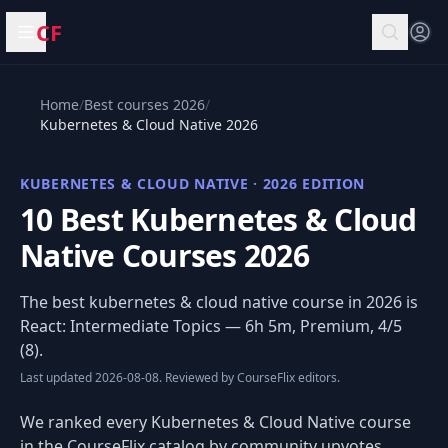
CF
Open menu
Home
/
Best courses 2026
/
Kubernetes & Cloud Native 2026
KUBERNETES & CLOUD NATIVE · 2026 EDITION
10 Best Kubernetes & Cloud
Native Courses 2026
The best kubernetes & cloud native course in 2026 is
React: Intermediate Topics
— 6h 5m, Premium, 4/5
(8).
Last updated 2026-08-08. Reviewed by CourseFlix editors.
We ranked every Kubernetes & Cloud Native course
in the CourseFlix catalog by community upvotes,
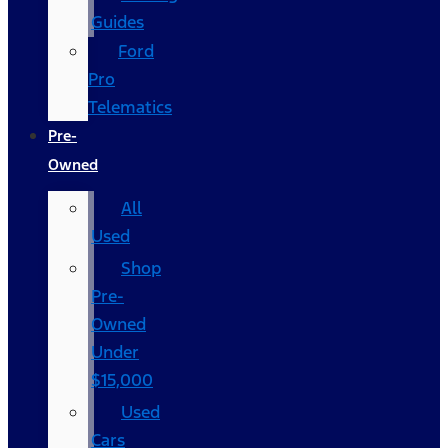
Guides
Ford
Pro
Telematics
Pre-
Owned
All
Used
Shop
Pre-
Owned
Under
$15,000
Used
Cars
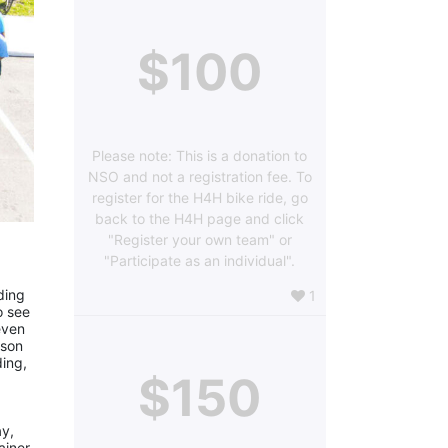
$100
Please note: This is a donation to
NSO and not a registration fee. To
register for the H4H bike ride, go
back to the H4H page and click
"Register your own team" or
"Participate as an individual".
ing 
1
 see 
ven 
son 
ing, 
$150
y, 
iner, 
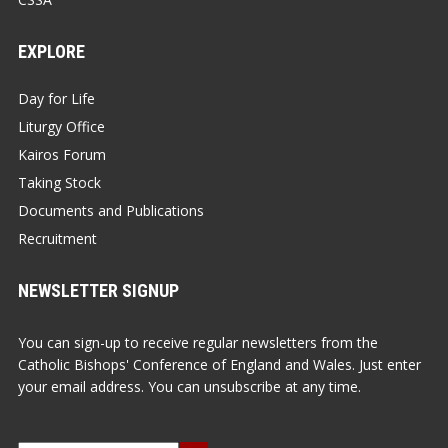
EXPLORE
Day for Life
Liturgy Office
Kairos Forum
Taking Stock
Documents and Publications
Recruitment
NEWSLETTER SIGNUP
You can sign-up to receive regular newsletters from the
Catholic Bishops' Conference of England and Wales. Just enter
your email address. You can unsubscribe at any time.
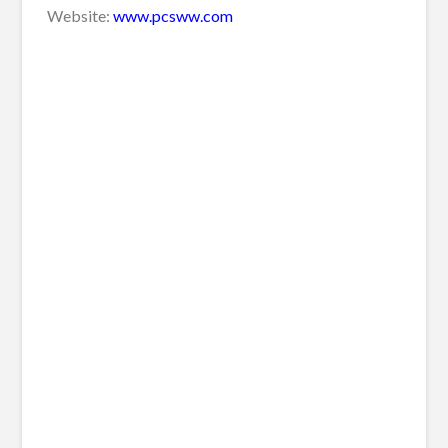
Website:
www.pcsww.com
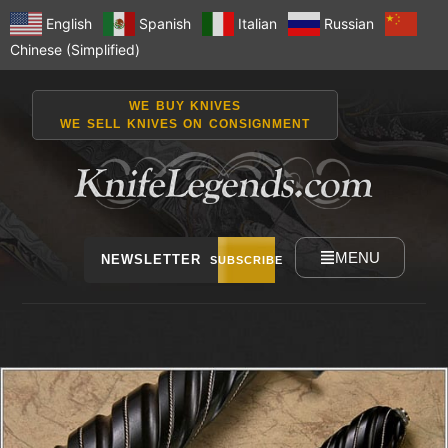
English
Spanish
Italian
Russian
Chinese (Simplified)
WE BUY KNIVES
WE SELL KNIVES ON CONSIGNMENT
MENU
NEWSLETTER
SUBSCRIBE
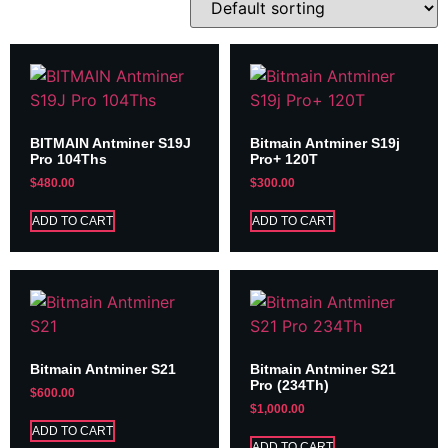
BITMAIN Antminer S19J
Bitmain Antminer S19j
Pro 104Ths
Pro+ 120T
$
480.00
$
300.00
ADD TO CART
ADD TO CART
Bitmain Antminer S21
Bitmain Antminer S21
Pro (234Th)
$
600.00
$
1,000.00
ADD TO CART
ADD TO CART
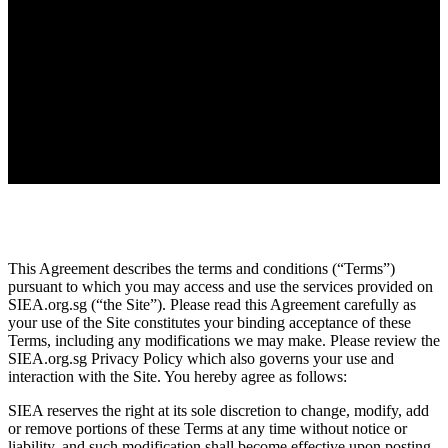
This Agreement describes the terms and conditions (“Terms”)
pursuant to which you may access and use the services provided on
SIEA.org.sg (“the Site”). Please read this Agreement carefully as
your use of the Site constitutes your binding acceptance of these
Terms, including any modifications we may make. Please review the
SIEA.org.sg Privacy Policy which also governs your use and
interaction with the Site. You hereby agree as follows:
SIEA reserves the right at its sole discretion to change, modify, add
or remove portions of these Terms at any time without notice or
liability, and such modification shall become effective upon posting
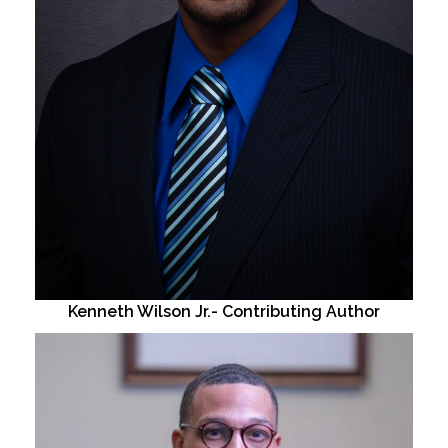
Kenneth Wilson Jr.- Contributing Author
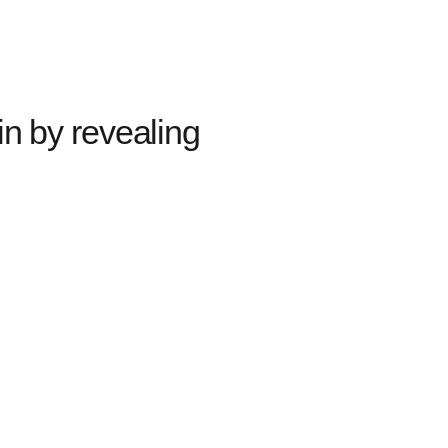
in by revealing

★ ★ ★ ★ ★

### PROMPT:
Among the entries above, find every line holding "Antminer" and copy it.

### EXERCISE OUTPUT:
BITMAIN Antminer S19J
Bitmain Antminer S19j
Bitmain Antminer S21
Bitmain Antminer S21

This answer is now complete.